## Start Page excerpt

Thus the four-vector \(I^j\) can be shortly rewritten as

$$\begin{aligned} I^j = T \left[ \frac{\partial \Phi _*}{\partial \omega } \left( {\bar{\psi }}\gamma ^j \psi \right) + \frac{\partial \Phi _*}{\partial \Omega } \left( {\bar{\psi }}\gamma ^5 \gamma ^j \psi \right) \right] . \end{aligned}$$
(18)

The function \(T=T(\phi , \Phi _*)\) takes zero value, when the axions are in the equilibrium state, \(\phi {=} n \Phi _*\), and the integer n, describing the serial number of the equilibrium level, is arbitrary.

## End Page excerpt
## Start Information shown

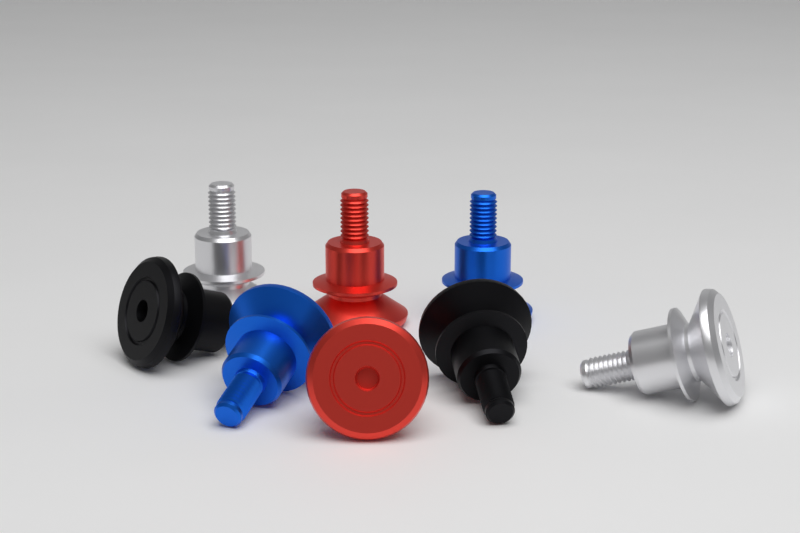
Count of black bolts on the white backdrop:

## End Information shown

### [Goals]
1/ Answer from the axion excerpt:
(a) What equation number is attached to the rewritten four-vector \(I^j\)?
(b) What value does the function \(T\) take when the axions are in the equilibrium state?
(c) What does the integer n describe?
2/ Rewrite the part of the axion excerpt that opens with the words containing "Thus the four-vector" and closes with "level, is arbitrary.", putting "whole number" in place of "integer".

### [Solutions to each task]
1/
(a) 18
(b) Zero
(c) The serial number of the equilibrium level

2/
Thus the four-vector \(I^j\) can be shortly rewritten as

$$\begin{aligned} I^j = T \left[ \frac{\partial \Phi _*}{\partial \omega } \left( {\bar{\psi }}\gamma ^j \psi \right) + \frac{\partial \Phi _*}{\partial \Omega } \left( {\bar{\psi }}\gamma ^5 \gamma ^j \psi \right) \right] . \end{aligned}$$
(18)

The function \(T=T(\phi , \Phi _*)\) takes zero value, when the axions are in the equilibrium state, \(\phi {=} n \Phi _*\), and the whole number n, describing the serial number of the equilibrium level, is arbitrary.